To do
1. Translate this sentence from the article on America's 250th birthday below into Spanish: "Two American things occupying the same square inch is not a redundancy."
2. In the article on America's 250th birthday below, what does the shirt sold by the America250 store show?

(Beginning of Text)

America turns 250 years old on July 4, 2026. There will be parades. There will be commemorative merchandise. We had a spreadsheet, and a question we could not put down: of all the public schools in the United States, which one is the most American?
Not the best school. Not the biggest. The most American. The one that would salute a passing bald eagle. This turns out to be a question federal data can almost answer, provided somebody is willing to make a series of editorial rulings that no federal agency would touch. We were willing.
The Merchandise Theory of America
Before the math, the aesthetic. The America250 store sells a shirt with Abraham Lincoln swinging a baseball bat, and we want to be clear about our position: this shirt is correct. Two American things occupying the same square inch is not a redundancy. It is the whole idea of the country, which has always worked by stacking things that did not previously go together and calling the stack an identity. The shirt is what we are looking for. We are hunting the Lincoln baseball shirt of public schools: the school where the flag, the founder, the street, the town, and the gym banner all pull in the same direction at once.

(End of Text)
(Beginning of Material supplied)

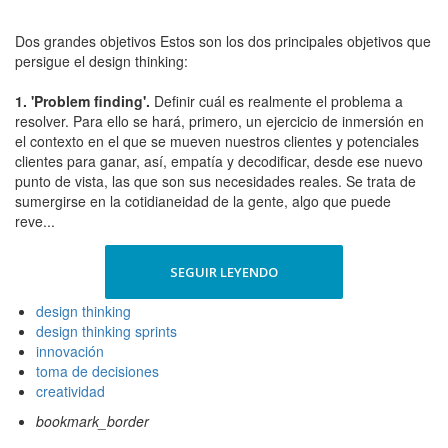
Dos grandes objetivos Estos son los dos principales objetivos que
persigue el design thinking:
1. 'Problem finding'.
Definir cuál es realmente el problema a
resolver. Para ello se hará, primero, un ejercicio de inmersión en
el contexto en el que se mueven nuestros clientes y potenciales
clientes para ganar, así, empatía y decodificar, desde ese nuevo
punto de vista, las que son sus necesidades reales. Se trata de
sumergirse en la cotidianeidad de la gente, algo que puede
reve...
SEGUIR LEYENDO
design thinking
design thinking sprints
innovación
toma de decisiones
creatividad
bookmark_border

(End of Material supplied)

Expected results
1. Dos cosas estadounidenses que ocupan la misma pulgada cuadrada no son una redundancia.

2. Abraham Lincoln swinging a baseball bat.